Intervenant ce matin au Domaines les Pailles à l’ouverture d’un atelier de deux jours sur une évaluation des besoins technologiques  (Technology Needs Assessment – TNA) de Maurice pour atténuer les effets de changement climatique, le ministre de l’Environnement a plaidé pour le transfert de technologie pour mieux combattre ce phénomène climatique. Ce premier atelier a lieu dans le cadre de la seconde série de TNA réalisée avec le soutien technique du Riso Centre du Danemark et la Division of Technology, Industry and Economics (Paris) du PNUD.
« Comme souligné à plusieurs reprises par les parties à Convention cadre des Nations Unies pour le changement climatique (CCNUCC), le besoin d’accélérer le transfert de technologie environnementale vers les pays en développement est impératif », a lancé le ministre de l’Environnement et du Développement durable devant une quarantaine de participants à cet atelier. « Les technologies disponibles ont le potentiel d’aider à atténuer les causes du changement climatique. Cependant, leur accès et leurs tranferts doivent être facilités et effectués par des moyens multiples», a-t-il ajouté.

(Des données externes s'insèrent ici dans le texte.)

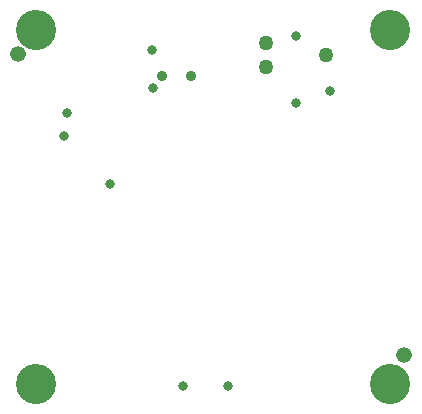
<source format=gbs>
G04*
G04 #@! TF.GenerationSoftware,Altium Limited,Altium Designer,23.8.1 (32)*
G04*
G04 Layer_Color=16711935*
%FSLAX44Y44*%
%MOMM*%
G71*
G04*
G04 #@! TF.SameCoordinates,14F6A229-880D-4016-A75C-DA76C30DB968*
G04*
G04*
G04 #@! TF.FilePolarity,Negative*
G04*
G01*
G75*
%ADD53C,1.3282*%
%ADD54C,1.2702*%
%ADD55C,3.4032*%
%ADD56C,0.9032*%
%ADD57C,0.8032*%
D53*
X1126500Y562000D02*
D03*
X799750Y816750D02*
D03*
D54*
X1060200Y816150D02*
D03*
X1009400Y805990D02*
D03*
Y826310D02*
D03*
D55*
X1115000Y537500D02*
D03*
X815000D02*
D03*
Y837500D02*
D03*
X1115000D02*
D03*
D56*
X921750Y798500D02*
D03*
X946500D02*
D03*
D57*
X913500Y820500D02*
D03*
X914500Y788250D02*
D03*
X1035000Y832500D02*
D03*
X1064000Y785250D02*
D03*
X1035500Y775500D02*
D03*
X839000Y747500D02*
D03*
X877750Y706750D02*
D03*
X841500Y767000D02*
D03*
X977500Y535500D02*
D03*
X939500D02*
D03*
M02*

</source>
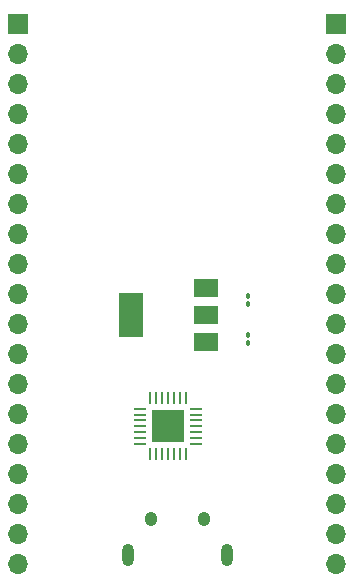
<source format=gbs>
%TF.GenerationSoftware,KiCad,Pcbnew,(5.99.0-11435-g252647e93c)*%
%TF.CreationDate,2021-07-20T11:27:33+10:00*%
%TF.ProjectId,ESP32 Clone devkit,45535033-3220-4436-9c6f-6e6520646576,1*%
%TF.SameCoordinates,Original*%
%TF.FileFunction,Soldermask,Bot*%
%TF.FilePolarity,Negative*%
%FSLAX46Y46*%
G04 Gerber Fmt 4.6, Leading zero omitted, Abs format (unit mm)*
G04 Created by KiCad (PCBNEW (5.99.0-11435-g252647e93c)) date 2021-07-20 11:27:33*
%MOMM*%
%LPD*%
G01*
G04 APERTURE LIST*
G04 Aperture macros list*
%AMRoundRect*
0 Rectangle with rounded corners*
0 $1 Rounding radius*
0 $2 $3 $4 $5 $6 $7 $8 $9 X,Y pos of 4 corners*
0 Add a 4 corners polygon primitive as box body*
4,1,4,$2,$3,$4,$5,$6,$7,$8,$9,$2,$3,0*
0 Add four circle primitives for the rounded corners*
1,1,$1+$1,$2,$3*
1,1,$1+$1,$4,$5*
1,1,$1+$1,$6,$7*
1,1,$1+$1,$8,$9*
0 Add four rect primitives between the rounded corners*
20,1,$1+$1,$2,$3,$4,$5,0*
20,1,$1+$1,$4,$5,$6,$7,0*
20,1,$1+$1,$6,$7,$8,$9,0*
20,1,$1+$1,$8,$9,$2,$3,0*%
G04 Aperture macros list end*
%ADD10O,1.000000X1.900000*%
%ADD11O,1.050000X1.250000*%
%ADD12R,2.000000X1.500000*%
%ADD13R,2.000000X3.800000*%
%ADD14R,2.700000X2.700000*%
%ADD15RoundRect,0.062500X0.062500X0.425000X-0.062500X0.425000X-0.062500X-0.425000X0.062500X-0.425000X0*%
%ADD16RoundRect,0.062500X0.425000X0.062500X-0.425000X0.062500X-0.425000X-0.062500X0.425000X-0.062500X0*%
%ADD17O,1.700000X1.700000*%
%ADD18R,1.700000X1.700000*%
%ADD19RoundRect,0.100000X0.100000X-0.130000X0.100000X0.130000X-0.100000X0.130000X-0.100000X-0.130000X0*%
G04 APERTURE END LIST*
D10*
%TO.C,J1*%
X93837000Y-117326000D03*
X85487000Y-117326000D03*
D11*
X91887000Y-114326000D03*
X87437000Y-114326000D03*
%TD*%
D12*
%TO.C,U2*%
X92050000Y-94728000D03*
X92050000Y-99328000D03*
X92050000Y-97028000D03*
D13*
X85750000Y-97028000D03*
%TD*%
D14*
%TO.C,U1*%
X88858000Y-106462000D03*
D15*
X90358000Y-104099500D03*
X89858000Y-104099500D03*
X89358000Y-104099500D03*
X88858000Y-104099500D03*
X88358000Y-104099500D03*
X87858000Y-104099500D03*
X87358000Y-104099500D03*
D16*
X86495500Y-104962000D03*
X86495500Y-105462000D03*
X86495500Y-105962000D03*
X86495500Y-106462000D03*
X86495500Y-106962000D03*
X86495500Y-107462000D03*
X86495500Y-107962000D03*
D15*
X87358000Y-108824500D03*
X87858000Y-108824500D03*
X88358000Y-108824500D03*
X88858000Y-108824500D03*
X89358000Y-108824500D03*
X89858000Y-108824500D03*
X90358000Y-108824500D03*
D16*
X91220500Y-107962000D03*
X91220500Y-107462000D03*
X91220500Y-106962000D03*
X91220500Y-106462000D03*
X91220500Y-105962000D03*
X91220500Y-105462000D03*
X91220500Y-104962000D03*
%TD*%
D17*
%TO.C,J3*%
X103124000Y-118110000D03*
X103124000Y-115570000D03*
X103124000Y-113030000D03*
X103124000Y-110490000D03*
X103124000Y-107950000D03*
X103124000Y-105410000D03*
X103124000Y-102870000D03*
X103124000Y-100330000D03*
X103124000Y-97790000D03*
X103124000Y-95250000D03*
X103124000Y-92710000D03*
X103124000Y-90170000D03*
X103124000Y-87630000D03*
X103124000Y-85090000D03*
X103124000Y-82550000D03*
X103124000Y-80010000D03*
X103124000Y-77470000D03*
X103124000Y-74930000D03*
D18*
X103124000Y-72390000D03*
%TD*%
D17*
%TO.C,J2*%
X76200000Y-118110000D03*
X76200000Y-115570000D03*
X76200000Y-113030000D03*
X76200000Y-110490000D03*
X76200000Y-107950000D03*
X76200000Y-105410000D03*
X76200000Y-102870000D03*
X76200000Y-100330000D03*
X76200000Y-97790000D03*
X76200000Y-95250000D03*
X76200000Y-92710000D03*
X76200000Y-90170000D03*
X76200000Y-87630000D03*
X76200000Y-85090000D03*
X76200000Y-82550000D03*
X76200000Y-80010000D03*
X76200000Y-77470000D03*
X76200000Y-74930000D03*
D18*
X76200000Y-72390000D03*
%TD*%
D19*
%TO.C,C3*%
X95656400Y-95438000D03*
X95656400Y-96078000D03*
%TD*%
%TO.C,C1*%
X95656400Y-98740000D03*
X95656400Y-99380000D03*
%TD*%
M02*

</source>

Selon Deva Virahsawmy, dans des actions globales, les Petits États insulaires en développement (Small Islands Developing States – SIDS) comme Maurice continueront à souffrir pendant des décennies des impacts du changement climatique. « Dans cette perspective, le gouvernement est très actif sur cette question. Malgré nos moyens limités, faire face au changement climatique est une priorité du gouvernement. Les technologies pour atténuer et s’adapter au changement climatique ne consistent  pas qu’en équipements comme les éoliennes ou des panneaux solaires, mais comprennent aussi des politiques, des développements institutionnels et comment des technologies peuvent mieux s’appliquer et s’adapter aux circonstances et capacités locales », a-t-il élaboré.
La façon dont les pays en développement s’occupent du changement climatique aujourd’hui, poursuit Deva Virahsawmy, aura une incidence directe sur les perspectives de développement d’une large section de l’humanité. Dans ce contexte, le ministre a rappelé les mesures arrêtées par le gouvernement pour combattre le changement climatique.
Mbaye Diagne, qui représentait l’Environnement and Development Action in Third World (ENDA), le Programme des Nations Unies pour l’Environnement et le Riso Centre du Danemark, a pour sa part rassuré que ce projet vise à produire des actions concrètes  pour promouvoir le développement. « Ces évaluations des besoins technologiques, qui sont au centre du travail des Parties à la CCNUCC, offrent la possibilité de suivre le développement dans divers domaines, en particulier les besoins en nouveaux équipements, techniques, connaissances pratiques et aptitudes nécessaires pour promouvoir un atténuation dynamique des émissions de gaz à effet de serre ou à réduire la vulnérabilité des secteurs ou des subsistances vis-à-vis des effets pervers du changement climatique », a-t-il élaboré.
La directrice du Département de l’Environnement, Dominique Ng, a pour de son côté élaboré sur les objectifs de cet atelier qui est animé principalement par Sanju Deenapanray, TNA Consultant and Mitigation Expert.